Ayrıca bu saldırının ardından dikkat çekici bir gelişme daha yaşandı. 9 Mayıs’ta internette yayınlanan bir ses kaydında El Kaide lideri Eymen el Zevahiri, Nusra’nın El Kaide’den ayrılabileceğini ve bu duruma rıza gösterebileceklerini ima etti. Nusra’dan bu kayda ilişkin bir açıklama yapılmadı ancak örgütün El Kaide ile bağlarını koparması, onlara açıktan destek veremeyen AKP ve Körfez monarşilerinin de en büyük isteği.
BMGK’da cihatçılara ABD desteği
ABD, cihatçılara sahada verilen desteğe ek olarak siyasi arenada da koruma sağladı. Rusya’nın, Nusra müttefikleri Ahrar ve İslam Ordusu’nun “yaptırıma tabi örgütler listesi”ne eklenmesi talebi, 11 Mayıs’ta Birleşmiş Milletler Güvenlik Konseyi’nde ABD, İngiltere, Fransa ve Ukrayna tarafından reddedildi.
Bu gelişmenin ardından, 12 Mayıs’ta Suriye’deki Rus savaş uçakları Halep’in güneyindeki Han Tuman başta olmak üzere “Fetih Ordusu” mevzilerini vurmaya başladı. Aynı gün İdlip kırsalında Nusra kontrolündeki Ebu Zuhur Hava Üssü’ne hava saldırısı düzenlendi. Londra merkezli Suriye İnsan Hakları Gözlemevi, saldırı sırasında cihatçıların toplantıda olduğunu ve aralarında Nusra komutanlarının da bulunduğu 16 kişinin öldüğünü duyurdu. Hava saldırısının kim tarafından düzenlendiğine dair bir açıklama yapılmadı ancak Şam yönetimine yakın Al Masdar News, Rus savaş uçaklarının bombardımanında en az 20 Nusra militanının öldüğünü yazdı.

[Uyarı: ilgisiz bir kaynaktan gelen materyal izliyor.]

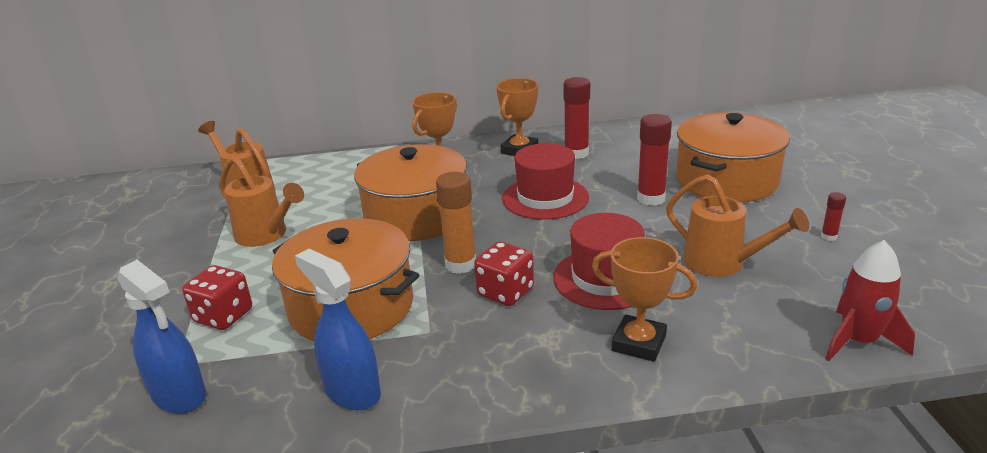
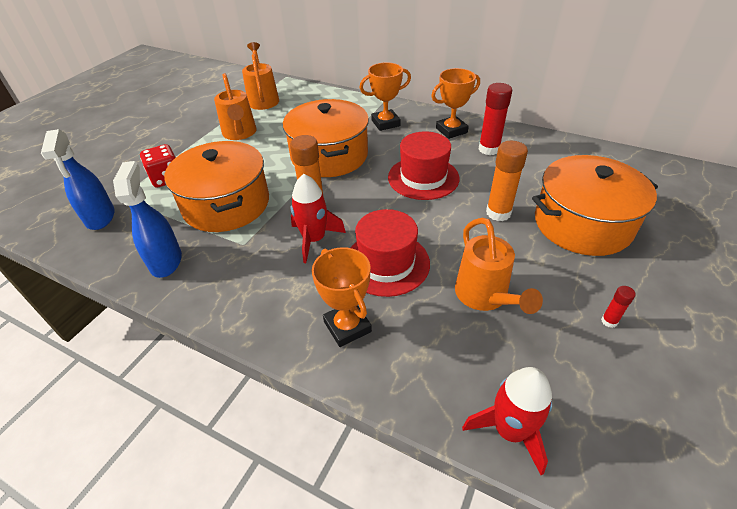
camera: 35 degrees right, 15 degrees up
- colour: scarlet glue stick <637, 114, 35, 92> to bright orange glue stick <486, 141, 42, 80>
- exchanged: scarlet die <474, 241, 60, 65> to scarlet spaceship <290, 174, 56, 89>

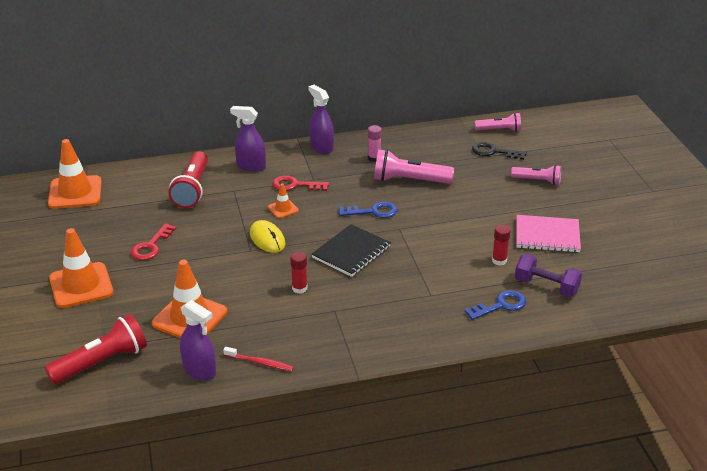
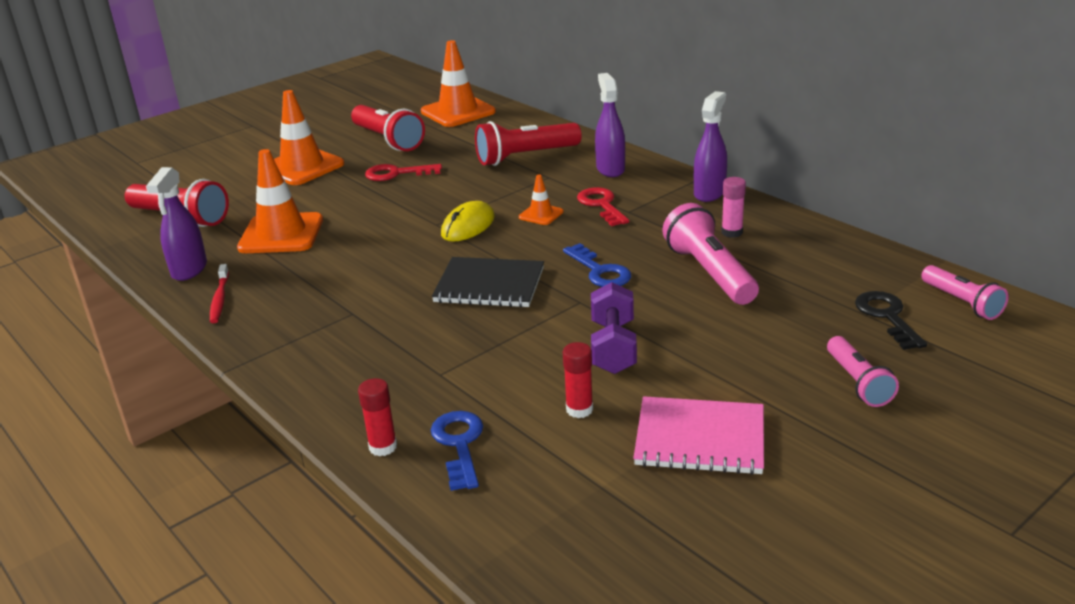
camera: 65 degrees right, 5 degrees down
- spun: pink notepad <516, 215, 65, 37> = <633, 396, 131, 79> 60 degrees counterclockwise
- relocated: scarlet glue stick <290, 252, 17, 42> to <358, 378, 39, 78>
- relocated: violet free weight <515, 254, 67, 43> to <591, 282, 46, 92>
- spun: blue latchkey <465, 290, 61, 30> = <431, 411, 52, 80> 135 degrees counterclockwise
- appeared: scarlet pocket torch <351, 105, 74, 46>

Cihatçılardan Alevi katliamı
Rus uçaklarının desteğiyle Suriye ordusu ve müttefiklerinin Halep’te karşı saldırıya geçmesi üzerine Nusra öncülüğündeki cihatçılar 12 Mayıs’ta “Halep’in intikamı” adıyla Hama’nın güney kırsalındaki Alevi köyü Zara’da katliam yaptı. 19 ila 50 arasında sivilin katledildiği saldırıda, 150 sivil de cihatçıların kontrolündeki bölgelere kaçırıldı. AKP medyası bu katliamı, “Zara ilçesi muhaliflerce özgürleştirildi” şeklinde başlıklarla duyurdu.
Mare-Cerablus hattı ısınıyor
Geçtiğimiz ay başında, IŞİD’in yerine El Kaidecileri Mare-Cerablus hattında konumlandırmak isteyen Saray-AKP iktidarının bu hayalleri, Kilis’in karşısındaki El Rai (Çobanbey) kasabasında suya düşmüştü.
AKP-MİT güdümündeki cihatçı çetelerin, ABD’nin yoğun hava desteğine rağmen IŞİD karşısında yenilgiye uğramasının ardından Washington yüzünü yeniden YPG/YPJ öncülüğündeki Demokratik Suriye Güçleri’ne (QSD) döndü.
Buna her fırsatta karşı çıkan Saray-AKP iktidarı, bu süreçte Kilis’e yönelik artan roket saldırılarıyla yaşanan krizi fırsatı dönüştürmek için ABD’den destek istedi.
Hatta Tayyip Erdoğan, 12 Mayıs’ta yaptığı konuşmada Suriye’nin kuzeyine yönelik askeri müdahale sinyali vererek, “Kilis’te yaşanan sıkıntılar sebebiyle sınırın diğer tarafını temizlemek için gerekli hazırlıklarımızı yapıyoruz. Ama henüz müttefiklerden, özellikle de bölgede silah gücü olan ülkelerden arzu ettiğimiz desteği alabilmiş değiliz. Müttefiklerimizden keyifleri el vermediği için daha ne bekleyeceğiz? Öyleyse kendi göbeğimizi kendimiz keseceğiz. Gerekli adımları atmaktan da çekinmeyeceğiz” dedi.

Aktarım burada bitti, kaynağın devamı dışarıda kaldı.